We begin by noting our transformation matrix, which we'll call M. We'll also need the transpose of M, which we'll call MT. Next, we define a sphere S using a 4x4 matrix:

[ r 0 0 0 ]

[ 0 r 0 0 ]

[ 0 0 r 0 ]

[ 0 0 0 -1] 

where r is the radius of the sphere. So for a unit diameter sphere, r = .5. Once we have built S, we'll take its inverse, which we'll call SI.

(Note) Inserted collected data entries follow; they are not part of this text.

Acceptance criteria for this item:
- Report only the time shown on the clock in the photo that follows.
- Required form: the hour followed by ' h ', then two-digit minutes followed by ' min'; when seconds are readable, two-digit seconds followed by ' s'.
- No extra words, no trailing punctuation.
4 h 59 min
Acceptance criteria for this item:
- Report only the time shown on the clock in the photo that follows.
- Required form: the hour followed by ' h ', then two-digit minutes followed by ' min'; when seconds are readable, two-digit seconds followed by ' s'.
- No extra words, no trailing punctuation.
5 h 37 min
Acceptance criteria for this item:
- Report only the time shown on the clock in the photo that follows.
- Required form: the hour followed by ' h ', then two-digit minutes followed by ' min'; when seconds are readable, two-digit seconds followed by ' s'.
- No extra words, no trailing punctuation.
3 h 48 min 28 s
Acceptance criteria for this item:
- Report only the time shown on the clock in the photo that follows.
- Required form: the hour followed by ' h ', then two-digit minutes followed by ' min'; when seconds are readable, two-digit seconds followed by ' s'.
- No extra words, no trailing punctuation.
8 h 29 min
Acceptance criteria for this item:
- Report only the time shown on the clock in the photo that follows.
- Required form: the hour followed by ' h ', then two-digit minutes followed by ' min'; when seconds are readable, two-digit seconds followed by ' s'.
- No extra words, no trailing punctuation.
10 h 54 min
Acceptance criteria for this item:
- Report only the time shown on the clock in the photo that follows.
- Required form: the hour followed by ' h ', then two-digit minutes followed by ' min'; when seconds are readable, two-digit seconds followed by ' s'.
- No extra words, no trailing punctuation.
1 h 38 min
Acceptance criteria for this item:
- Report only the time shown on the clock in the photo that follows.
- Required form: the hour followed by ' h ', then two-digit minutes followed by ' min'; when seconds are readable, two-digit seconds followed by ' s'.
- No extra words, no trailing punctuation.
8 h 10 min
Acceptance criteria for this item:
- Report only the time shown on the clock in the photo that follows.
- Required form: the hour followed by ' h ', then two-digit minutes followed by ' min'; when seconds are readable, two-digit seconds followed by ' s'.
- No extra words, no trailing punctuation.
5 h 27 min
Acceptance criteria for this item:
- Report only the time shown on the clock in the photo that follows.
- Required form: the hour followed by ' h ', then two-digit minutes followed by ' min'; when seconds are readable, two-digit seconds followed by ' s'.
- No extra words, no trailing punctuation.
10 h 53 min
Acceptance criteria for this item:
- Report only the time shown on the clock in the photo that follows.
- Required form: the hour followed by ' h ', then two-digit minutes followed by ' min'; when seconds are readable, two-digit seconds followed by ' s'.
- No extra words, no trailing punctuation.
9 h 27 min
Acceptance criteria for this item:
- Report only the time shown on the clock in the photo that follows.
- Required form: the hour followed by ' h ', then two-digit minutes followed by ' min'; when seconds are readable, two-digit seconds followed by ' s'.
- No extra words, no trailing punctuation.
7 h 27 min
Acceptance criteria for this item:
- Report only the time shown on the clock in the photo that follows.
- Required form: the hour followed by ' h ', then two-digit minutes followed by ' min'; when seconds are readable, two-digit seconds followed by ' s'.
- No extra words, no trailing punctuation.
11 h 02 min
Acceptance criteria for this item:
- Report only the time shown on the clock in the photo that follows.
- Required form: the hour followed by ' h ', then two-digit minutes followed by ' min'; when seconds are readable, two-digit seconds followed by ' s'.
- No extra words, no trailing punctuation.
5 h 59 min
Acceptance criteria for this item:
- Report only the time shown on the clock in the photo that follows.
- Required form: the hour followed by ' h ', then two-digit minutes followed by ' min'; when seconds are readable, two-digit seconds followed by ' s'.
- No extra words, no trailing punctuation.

We now calculate a new 4x4 matrix R = M*SI*MT. R should be symmetric when we're done, such that R = transpose(R). We'll assign R's indices the following names:

R = [ r11 r12 r13 r14 ] 

      [ r12 r22 r23 r24 ] 

      [ r13 r23 r23 r24 ] 

      [ r14 r24 r24 r24 ] 

Using R, we can now get our bounds:

zmax = (r23 + sqrt(pow(r23,2) - (r33*r22)) ) / r33; 

zmin = (r23 - sqrt(pow(r23,2) - (r33*r22)) ) / r33; 

ymax = (r13 + sqrt(pow(r13,2) - (r33*r11)) ) / r33; 

ymin = (r13 - sqrt(pow(r13,2) - (r33*r11)) ) / r33; 

xmax = (r03 + sqrt(pow(r03,2) - (r33*r00)) ) / r33; 

xmin = (r03 - sqrt(pow(r03,2) - (r33*r00)) ) / r33; 

...and we're done!

Just to prove that it works, a screenshot of a transformed ellipse inside of a tight AABB in 3D from Takua Rev 3's GL Debug view:

I've totally glossed over the mathematical rationale behind this method in this post and focused just on how to quickly get a working implementation, but if you want to read more about the actual math behind how it works, these are the two sources I pulled this from:

Stack Overflow post by user fd
Article by Inigo Quilez

In other news, Takua Rev 3's new scene system is now complete and I am working on a brand new, better, faster, stackless KD-tree implementation. More on that later!